The Citadel mosque was about to close as we went in – being a Saturday, school children were there for a visit and were pouring out of the gates. A bunch of boys insisted on taking a photo with me – when I asked why, they said they wanted to show their mum! The mosque is a magnificent structure with intricate mosaics in red, blue and gold inside the dome and people are free to wander almost everywhere. It reminded us a lot of the Blue Mosque in Istanbul.

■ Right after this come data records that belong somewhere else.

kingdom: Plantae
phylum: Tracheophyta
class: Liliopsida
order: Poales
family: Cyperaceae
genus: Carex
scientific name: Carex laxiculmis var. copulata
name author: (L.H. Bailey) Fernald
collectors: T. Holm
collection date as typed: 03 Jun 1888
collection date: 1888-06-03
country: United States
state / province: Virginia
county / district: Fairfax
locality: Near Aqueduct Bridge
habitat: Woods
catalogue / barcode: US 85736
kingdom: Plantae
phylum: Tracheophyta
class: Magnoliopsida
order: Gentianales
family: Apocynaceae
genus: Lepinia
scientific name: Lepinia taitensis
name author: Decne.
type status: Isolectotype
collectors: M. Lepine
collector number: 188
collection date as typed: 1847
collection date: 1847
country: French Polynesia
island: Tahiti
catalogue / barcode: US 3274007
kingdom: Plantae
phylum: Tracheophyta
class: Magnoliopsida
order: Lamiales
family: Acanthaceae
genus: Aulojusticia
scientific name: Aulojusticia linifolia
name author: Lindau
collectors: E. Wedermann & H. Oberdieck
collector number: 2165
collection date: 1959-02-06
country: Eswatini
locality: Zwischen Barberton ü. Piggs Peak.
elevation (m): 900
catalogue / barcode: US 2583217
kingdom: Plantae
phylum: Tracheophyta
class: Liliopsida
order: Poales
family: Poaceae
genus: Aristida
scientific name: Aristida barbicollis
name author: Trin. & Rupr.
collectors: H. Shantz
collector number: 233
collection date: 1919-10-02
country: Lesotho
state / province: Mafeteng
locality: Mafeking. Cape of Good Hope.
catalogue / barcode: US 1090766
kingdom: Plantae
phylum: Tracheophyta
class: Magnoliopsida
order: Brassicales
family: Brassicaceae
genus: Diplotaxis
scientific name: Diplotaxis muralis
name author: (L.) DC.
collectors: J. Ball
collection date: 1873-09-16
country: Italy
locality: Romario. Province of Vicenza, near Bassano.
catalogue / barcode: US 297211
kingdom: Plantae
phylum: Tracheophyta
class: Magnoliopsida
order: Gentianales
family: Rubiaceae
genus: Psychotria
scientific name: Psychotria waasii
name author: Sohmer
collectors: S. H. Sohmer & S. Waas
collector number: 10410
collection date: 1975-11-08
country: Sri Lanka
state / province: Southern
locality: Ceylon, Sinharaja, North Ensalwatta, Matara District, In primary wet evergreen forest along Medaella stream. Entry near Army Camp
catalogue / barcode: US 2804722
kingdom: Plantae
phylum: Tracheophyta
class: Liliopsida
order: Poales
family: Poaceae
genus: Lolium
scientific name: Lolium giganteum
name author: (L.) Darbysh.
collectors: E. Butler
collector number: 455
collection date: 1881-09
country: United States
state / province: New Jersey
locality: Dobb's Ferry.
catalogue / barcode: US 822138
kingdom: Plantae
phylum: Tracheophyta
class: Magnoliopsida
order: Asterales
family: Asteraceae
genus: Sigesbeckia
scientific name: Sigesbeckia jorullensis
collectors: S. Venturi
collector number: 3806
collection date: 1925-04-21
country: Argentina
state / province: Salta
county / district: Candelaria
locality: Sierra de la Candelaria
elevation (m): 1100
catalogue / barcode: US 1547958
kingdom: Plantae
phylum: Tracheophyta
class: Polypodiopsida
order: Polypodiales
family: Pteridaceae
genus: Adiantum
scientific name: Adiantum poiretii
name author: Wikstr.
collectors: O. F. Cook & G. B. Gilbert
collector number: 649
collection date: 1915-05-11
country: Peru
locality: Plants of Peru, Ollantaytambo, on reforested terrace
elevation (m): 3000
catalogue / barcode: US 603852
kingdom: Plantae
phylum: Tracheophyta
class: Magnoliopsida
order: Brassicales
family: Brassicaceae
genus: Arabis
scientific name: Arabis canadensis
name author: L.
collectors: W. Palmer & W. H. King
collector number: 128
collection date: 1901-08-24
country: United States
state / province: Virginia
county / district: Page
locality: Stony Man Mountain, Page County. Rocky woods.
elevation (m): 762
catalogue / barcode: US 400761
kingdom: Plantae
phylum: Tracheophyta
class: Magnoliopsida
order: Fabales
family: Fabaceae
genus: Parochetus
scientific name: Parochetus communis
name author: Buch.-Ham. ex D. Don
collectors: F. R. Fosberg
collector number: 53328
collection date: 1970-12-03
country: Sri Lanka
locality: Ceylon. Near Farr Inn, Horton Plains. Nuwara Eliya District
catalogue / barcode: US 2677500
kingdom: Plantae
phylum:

Cairo Museum in the morning is an unbelievable collection of Egyptian antiquities. With the discovery of Tutankhamun’s tomb (the only one that was intact because it was hidden behind a fallen boulder), the artefacts of that alone are truly mind-boggling. On the first floor, we saw a big square sarcophagus covered in gold leaf – the outer container for the coffin. Next to it was another gold sarcophagus of a smaller dimension – also in gold, to fit into the first one. The smallest square box would hold the mummified pharaoh – essentially, three palanquin boxes in descending sizes. Just so that the pharaoh was taken safely into the next world, the full body gold mask with elaborate bejewelled breast plates in coral, turquoise and lapis lazuli was also in three layers – each of them exactly the same in decoration. King Tut, the nineteen-year old Pharaoh who ruled for a mere ten years lay deep within all this. His contribution to the reign of the pharaohs was inconsequential, but his is the only tomb that was not defaced or robbed. There is a lot more in the museum – plenty of statues of pharaohs down the centuries carved out of solid granite – deep red and jet black. The tiniest ivory miniature of the pharaoh to whom the Great Pyramid of Giza is dedicated is that of King Cheops – just three inches in height with his name engraved on his left shoulder. This is the only surviving statue from the pyramid that was raided thoroughly through the years.
The camel ride to see the panorama of nine pyramids was a little nerve-racking to start off with, but my camel, (named Michael Jackson!) and its owner, were absolutely wonderful in setting me at ease. Astride this graceful animal, the desert and the view were quite splendid.
I aim to write detailed blog posts for Aswan and Luxor – I shall stop here with Cairo and do justice to the rest soon.